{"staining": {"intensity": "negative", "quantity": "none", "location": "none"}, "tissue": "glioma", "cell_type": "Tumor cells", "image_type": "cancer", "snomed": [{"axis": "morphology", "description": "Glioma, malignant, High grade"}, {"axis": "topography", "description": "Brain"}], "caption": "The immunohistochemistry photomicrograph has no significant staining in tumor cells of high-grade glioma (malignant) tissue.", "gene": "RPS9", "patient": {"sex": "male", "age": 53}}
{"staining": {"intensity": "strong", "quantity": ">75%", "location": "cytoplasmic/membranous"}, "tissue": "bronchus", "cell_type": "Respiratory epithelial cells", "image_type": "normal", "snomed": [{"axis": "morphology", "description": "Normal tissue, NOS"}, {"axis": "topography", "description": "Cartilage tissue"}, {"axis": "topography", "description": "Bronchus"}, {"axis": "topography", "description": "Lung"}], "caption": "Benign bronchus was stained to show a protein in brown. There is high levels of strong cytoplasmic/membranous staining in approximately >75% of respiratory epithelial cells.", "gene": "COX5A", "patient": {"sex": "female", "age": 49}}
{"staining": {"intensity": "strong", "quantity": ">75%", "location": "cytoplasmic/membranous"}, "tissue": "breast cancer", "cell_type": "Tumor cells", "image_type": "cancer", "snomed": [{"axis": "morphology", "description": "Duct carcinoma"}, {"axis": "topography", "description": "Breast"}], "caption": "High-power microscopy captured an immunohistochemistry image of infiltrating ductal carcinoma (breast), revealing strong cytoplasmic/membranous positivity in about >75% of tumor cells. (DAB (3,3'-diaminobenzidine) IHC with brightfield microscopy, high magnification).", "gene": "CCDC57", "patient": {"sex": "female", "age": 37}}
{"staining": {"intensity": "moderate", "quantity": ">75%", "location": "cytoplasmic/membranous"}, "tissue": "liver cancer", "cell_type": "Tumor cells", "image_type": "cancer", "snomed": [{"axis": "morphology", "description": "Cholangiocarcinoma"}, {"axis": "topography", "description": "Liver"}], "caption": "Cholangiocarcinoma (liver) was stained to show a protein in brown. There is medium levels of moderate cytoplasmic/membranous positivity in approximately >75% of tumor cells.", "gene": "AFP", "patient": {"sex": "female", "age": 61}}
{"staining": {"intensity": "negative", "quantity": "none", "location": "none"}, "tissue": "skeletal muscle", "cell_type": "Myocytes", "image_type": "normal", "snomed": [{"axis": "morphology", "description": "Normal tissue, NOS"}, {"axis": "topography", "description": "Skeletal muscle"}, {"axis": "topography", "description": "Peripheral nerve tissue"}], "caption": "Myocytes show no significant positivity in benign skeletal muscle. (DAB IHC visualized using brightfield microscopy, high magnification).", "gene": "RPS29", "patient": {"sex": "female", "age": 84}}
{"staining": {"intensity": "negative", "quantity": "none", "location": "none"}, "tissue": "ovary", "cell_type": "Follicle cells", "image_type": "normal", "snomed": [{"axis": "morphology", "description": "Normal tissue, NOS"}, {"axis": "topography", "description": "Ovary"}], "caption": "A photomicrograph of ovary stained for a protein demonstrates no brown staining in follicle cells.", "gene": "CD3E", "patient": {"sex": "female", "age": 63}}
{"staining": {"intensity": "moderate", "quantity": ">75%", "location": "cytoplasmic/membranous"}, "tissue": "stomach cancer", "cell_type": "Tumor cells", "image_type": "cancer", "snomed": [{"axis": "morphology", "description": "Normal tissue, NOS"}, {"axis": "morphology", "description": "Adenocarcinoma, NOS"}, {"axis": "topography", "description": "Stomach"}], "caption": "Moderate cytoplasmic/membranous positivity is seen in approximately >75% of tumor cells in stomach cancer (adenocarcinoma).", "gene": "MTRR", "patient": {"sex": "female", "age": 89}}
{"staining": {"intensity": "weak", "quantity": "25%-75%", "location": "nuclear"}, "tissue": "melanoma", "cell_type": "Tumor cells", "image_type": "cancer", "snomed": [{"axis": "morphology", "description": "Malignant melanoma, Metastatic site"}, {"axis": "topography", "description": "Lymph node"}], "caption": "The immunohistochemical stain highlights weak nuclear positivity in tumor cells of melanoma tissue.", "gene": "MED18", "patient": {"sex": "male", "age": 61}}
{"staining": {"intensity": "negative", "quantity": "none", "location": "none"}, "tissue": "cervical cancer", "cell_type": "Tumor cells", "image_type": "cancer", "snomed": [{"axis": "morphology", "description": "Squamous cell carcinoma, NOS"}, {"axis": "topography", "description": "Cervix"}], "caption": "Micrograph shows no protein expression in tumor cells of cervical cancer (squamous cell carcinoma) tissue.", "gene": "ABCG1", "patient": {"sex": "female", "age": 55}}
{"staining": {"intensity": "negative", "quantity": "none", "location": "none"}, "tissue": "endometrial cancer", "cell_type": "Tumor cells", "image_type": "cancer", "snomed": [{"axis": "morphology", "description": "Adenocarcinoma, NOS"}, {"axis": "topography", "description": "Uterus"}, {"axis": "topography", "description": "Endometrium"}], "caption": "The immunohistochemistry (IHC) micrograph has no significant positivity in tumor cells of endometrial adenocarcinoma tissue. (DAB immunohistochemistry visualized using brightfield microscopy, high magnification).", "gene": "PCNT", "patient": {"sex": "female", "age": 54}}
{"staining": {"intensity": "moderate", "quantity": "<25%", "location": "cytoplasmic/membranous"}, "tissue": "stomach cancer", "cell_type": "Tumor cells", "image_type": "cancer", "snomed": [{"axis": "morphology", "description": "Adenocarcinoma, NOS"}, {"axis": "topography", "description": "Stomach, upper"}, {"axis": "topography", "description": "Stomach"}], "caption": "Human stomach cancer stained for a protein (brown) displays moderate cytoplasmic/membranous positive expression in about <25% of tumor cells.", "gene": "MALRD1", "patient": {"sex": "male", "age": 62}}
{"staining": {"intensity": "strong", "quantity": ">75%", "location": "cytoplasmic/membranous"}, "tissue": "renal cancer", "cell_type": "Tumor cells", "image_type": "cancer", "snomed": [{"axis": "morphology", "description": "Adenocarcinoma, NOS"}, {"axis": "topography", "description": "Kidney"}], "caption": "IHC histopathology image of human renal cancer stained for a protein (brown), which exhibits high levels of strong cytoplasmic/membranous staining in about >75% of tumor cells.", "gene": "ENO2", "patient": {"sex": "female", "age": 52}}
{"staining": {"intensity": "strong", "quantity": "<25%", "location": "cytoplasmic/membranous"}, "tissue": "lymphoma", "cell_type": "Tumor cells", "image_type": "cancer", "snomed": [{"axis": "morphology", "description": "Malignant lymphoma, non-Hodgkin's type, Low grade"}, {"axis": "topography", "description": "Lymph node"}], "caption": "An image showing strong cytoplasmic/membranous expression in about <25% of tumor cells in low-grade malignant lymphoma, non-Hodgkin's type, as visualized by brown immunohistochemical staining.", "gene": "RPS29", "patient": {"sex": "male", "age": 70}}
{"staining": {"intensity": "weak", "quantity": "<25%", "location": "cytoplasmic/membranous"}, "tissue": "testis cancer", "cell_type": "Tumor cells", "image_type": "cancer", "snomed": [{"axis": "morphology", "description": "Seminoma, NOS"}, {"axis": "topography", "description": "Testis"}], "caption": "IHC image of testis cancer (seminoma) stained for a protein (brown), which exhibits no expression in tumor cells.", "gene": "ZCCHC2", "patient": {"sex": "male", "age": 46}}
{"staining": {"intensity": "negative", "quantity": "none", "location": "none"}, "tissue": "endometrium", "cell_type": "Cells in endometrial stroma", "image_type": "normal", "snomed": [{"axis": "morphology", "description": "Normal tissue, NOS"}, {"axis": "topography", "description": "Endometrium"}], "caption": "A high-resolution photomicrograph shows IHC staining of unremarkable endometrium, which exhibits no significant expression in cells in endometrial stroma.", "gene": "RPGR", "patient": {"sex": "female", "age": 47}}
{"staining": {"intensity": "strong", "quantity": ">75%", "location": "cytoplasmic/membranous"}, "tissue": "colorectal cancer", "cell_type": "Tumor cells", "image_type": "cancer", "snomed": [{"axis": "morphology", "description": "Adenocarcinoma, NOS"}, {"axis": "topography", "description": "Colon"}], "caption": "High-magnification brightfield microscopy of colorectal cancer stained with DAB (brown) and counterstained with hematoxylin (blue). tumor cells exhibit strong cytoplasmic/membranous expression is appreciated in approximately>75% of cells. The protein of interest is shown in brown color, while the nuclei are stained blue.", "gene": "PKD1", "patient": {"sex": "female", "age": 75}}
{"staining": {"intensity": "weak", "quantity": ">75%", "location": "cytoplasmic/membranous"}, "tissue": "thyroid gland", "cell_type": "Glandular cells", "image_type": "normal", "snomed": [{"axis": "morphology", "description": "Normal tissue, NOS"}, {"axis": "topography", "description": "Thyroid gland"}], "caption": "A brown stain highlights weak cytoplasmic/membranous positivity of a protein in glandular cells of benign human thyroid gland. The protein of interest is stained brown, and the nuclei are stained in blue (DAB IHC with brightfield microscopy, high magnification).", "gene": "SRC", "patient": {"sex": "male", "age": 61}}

# # # #

● BRIEF:
In the data above, which lines lie between the line with "stomach cancer stained" and the line with "histopathology image of", inclusive? Print those lines exactly and nothing else.

● ANSWER TO THE PROBLEM:
{"staining": {"intensity": "moderate", "quantity": "<25%", "location": "cytoplasmic/membranous"}, "tissue": "stomach cancer", "cell_type": "Tumor cells", "image_type": "cancer", "snomed": [{"axis": "morphology", "description": "Adenocarcinoma, NOS"}, {"axis": "topography", "description": "Stomach, upper"}, {"axis": "topography", "description": "Stomach"}], "caption": "Human stomach cancer stained for a protein (brown) displays moderate cytoplasmic/membranous positive expression in about <25% of tumor cells.", "gene": "MALRD1", "patient": {"sex": "male", "age": 62}}
{"staining": {"intensity": "strong", "quantity": ">75%", "location": "cytoplasmic/membranous"}, "tissue": "renal cancer", "cell_type": "Tumor cells", "image_type": "cancer", "snomed": [{"axis": "morphology", "description": "Adenocarcinoma, NOS"}, {"axis": "topography", "description": "Kidney"}], "caption": "IHC histopathology image of human renal cancer stained for a protein (brown), which exhibits high levels of strong cytoplasmic/membranous staining in about >75% of tumor cells.", "gene": "ENO2", "patient": {"sex": "female", "age": 52}}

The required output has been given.